The Pope, indeed, affirms now even more clearly that the Council was not convened to change the Church and particularly its constitution: "The Fathers had no such mandate and no one had ever given them one; nor could anyone have given them one because the essential constitution of the Church comes from the Lord (...) ".

Then, Benedict XVI criticizes the error propagated by those who claim to follow "the hermeneutic of discontinuity and rupture," which would be an interpretation of the Council in opposition to its very texts: "The hermeneutic of discontinuity risks ending in a split between the pre-conciliar Church and the post-conciliar Church. It asserts that the texts of the Council as such do not yet express the true spirit of the Council. It claims that they are the result of compromises in which, to reach unanimity, it was found necessary to keep and reconfirm many old things that are now pointless. However, the true spirit of the Council is not to be found in these compromises but instead in the impulses toward the new that are contained in the texts. These innovations alone were supposed to represent the true spirit of the Council, and starting from and in conformity with them, it would be possible to move ahead. Precisely because the texts would only imperfectly reflect the true spirit of the Council and its newness, it would be necessary to go courageously beyond the texts and make room for the newness in which the Council's deepest intention would be expressed, even if it were still vague. In a word: it would be necessary not to follow the texts of the Council but its spirit. In this way, obviously, a vast margin was left open for the question on how this spirit should subsequently be defined and room was consequently made for every whim." The Pope protests against this dangerous interpretation which is, according to him, an attack against the very nature of the Church and its divine constitution.

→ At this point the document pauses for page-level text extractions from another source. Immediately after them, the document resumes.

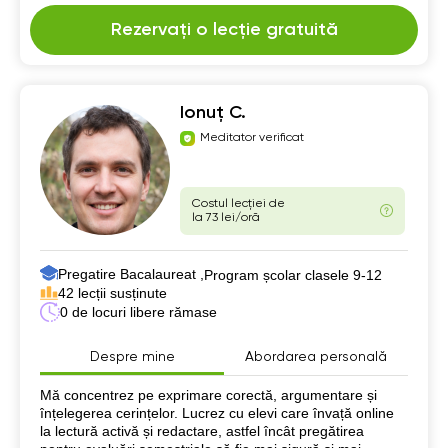
Rezervați o lecție gratuită
Ionuț C.
Meditator verificat
Costul lecției de
la 73 lei/oră
Pregatire Bacalaureat ,
Program școlar clasele 9-12
42 lecții susținute
0 de locuri libere rămase
Despre mine
Abordarea personală
Despre mine
Mă concentrez pe exprimare corectă, argumentare și
înțelegerea cerințelor. Lucrez cu elevi care învață online
la lectură activă și redactare, astfel încât pregătirea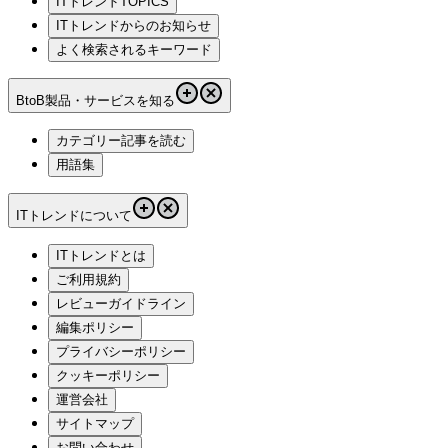
ITトレンドTOPICS
ITトレンドからのお知らせ
よく検索されるキーワード
BtoB製品・サービスを知る
カテゴリー記事を読む
用語集
ITトレンドについて
ITトレンドとは
ご利用規約
レビューガイドライン
編集ポリシー
プライバシーポリシー
クッキーポリシー
運営会社
サイトマップ
お問い合わせ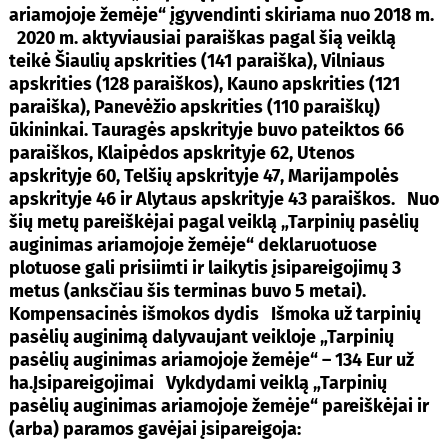
ariamojoje žemėje“ įgyvendinti skiriama nuo 2018 m.
2020 m. aktyviausiai paraiškas pagal šią veiklą
teikė Šiaulių apskrities (141 paraiška), Vilniaus
apskrities (128 paraiškos), Kauno apskrities (121
paraiška), Panevėžio apskrities (110 paraiškų)
ūkininkai. Tauragės apskrityje buvo pateiktos 66
paraiškos, Klaipėdos apskrityje 62, Utenos
apskrityje 60, Telšių apskrityje 47, Marijampolės
apskrityje 46 ir Alytaus apskrityje 43 paraiškos. Nuo
šių metų pareiškėjai pagal veiklą „Tarpinių pasėlių
auginimas ariamojoje žemėje“ deklaruotuose
plotuose gali prisiimti ir laikytis įsipareigojimų 3
metus (anksčiau šis terminas buvo 5 metai).
Kompensacinės išmokos dydis
Išmoka už tarpinių
pasėlių auginimą dalyvaujant veikloje „Tarpinių
pasėlių auginimas ariamojoje žemėje“ –
134 Eur už
ha.
Įsipareigojimai
Vykdydami veiklą „Tarpinių
pasėlių auginimas ariamojoje žemėje“ pareiškėjai ir
(arba) paramos gavėjai įsipareigoja:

He opposes to this "hermeneutic of discontinuity," that risks destroying the Church, the "hermeneutic of reform," which would make possible, according to him, to unite the doctrines of the councils of Trent, Vatican I and Vatican II in a homogeneous whole that constitutes what is called, from now on, the "living Tradition" of the Church.

The thought of the Holy Father regarding the crisis of the Church remains the same as he expressed as Prefect of the Congregation for the Doctrine of the Faith. Let us summarize it: the Council, far from being the source of the present crisis or the cause of its acceleration, is in fact its solution. But due to a bad interpretation or to a savage refusal to accept it. It can not yet deliver all its expected fruits. The hour has come to faithfully receive this Council by adhering to its letter in order to allow ourselves to be impregnated with its spirit.

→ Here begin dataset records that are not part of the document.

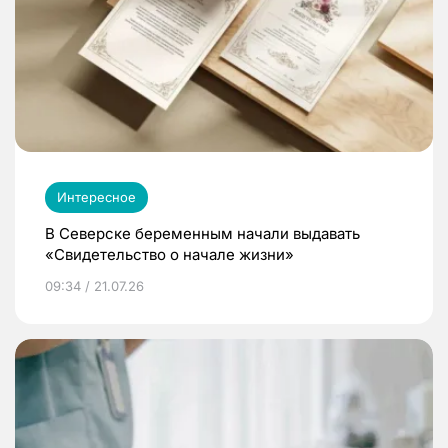
Интересное
В Северске беременным начали выдавать
«Свидетельство о начале жизни»
09:34 / 21.07.26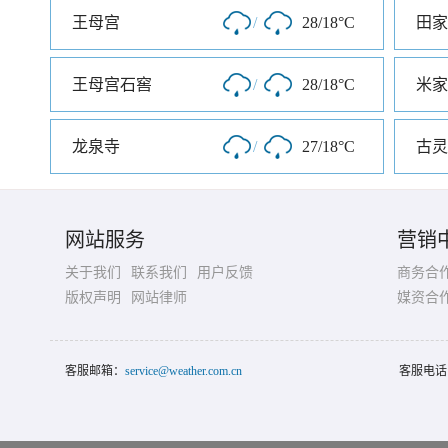
王母宫
/
28/18°C
田家
王母宫石窖
/
28/18°C
米家
龙泉寺
/
27/18°C
古灵
网站服务
营销
关于我们
联系我们
用户反馈
商务合
版权声明
网站律师
媒资合
客服邮箱：
service@weather.com.cn
客服电话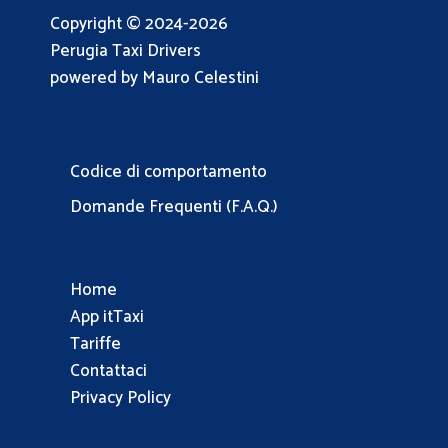
Copyright © 2024-2026
Perugia Taxi Drivers
powered by Mauro Celestini
Codice di comportamento
Domande Frequenti (F.A.Q.)
Home
App itTaxi
Tariffe
Contattaci
Privacy Policy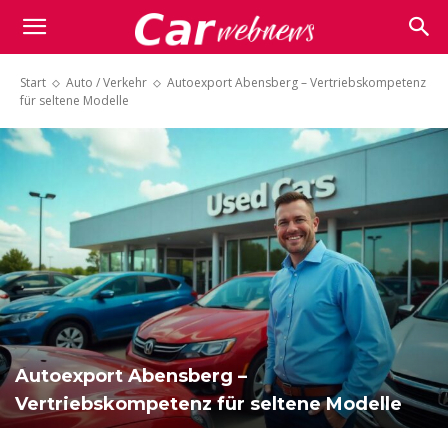
Carwebnews.com
Start
Auto / Verkehr
Autoexport Abensberg – Vertriebskompetenz
für seltene Modelle
Autoexport Abensberg –
Vertriebskompetenz für seltene Modelle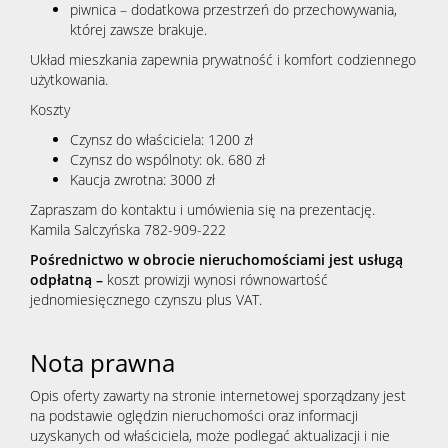
piwnica – dodatkowa przestrzeń do przechowywania,
której zawsze brakuje.
Układ mieszkania zapewnia prywatność i komfort codziennego
użytkowania.
Koszty
Czynsz do właściciela: 1200 zł
Czynsz do wspólnoty: ok. 680 zł
Kaucja zwrotna: 3000 zł
Zapraszam do kontaktu i umówienia się na prezentację.
Kamila Salczyńska 782-909-222
Pośrednictwo w obrocie nieruchomościami jest usługą
odpłatną –
koszt prowizji wynosi równowartość
jednomiesięcznego czynszu plus VAT.
Nota prawna
Opis oferty zawarty na stronie internetowej sporządzany jest
na podstawie oględzin nieruchomości oraz informacji
uzyskanych od właściciela, może podlegać aktualizacji i nie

It is quite certain that, in spite of its clear condemnation of the present deviation of modern theology, we cannot make this particular analysis ours. Its erroneous initial postulate obscures a fundamental question, which consists in asking whether the Council itself is not a serious rupture with the past of the Church and its doctrines. Also, the question of the Pope regarding the reception of the Council is false and, objectively, a trap into which we refuse to fall. Nothing is more dangerous, indeed, than to ask the wrong questions, because they divert the intellects from the truth.

We reject this false problem of the interpretation of the Council and prefer to keep the doctrine of Christ, Who taught us to judge a tree by its fruits. All the hermeneutics of the world will crash against this divine and salutary evidence.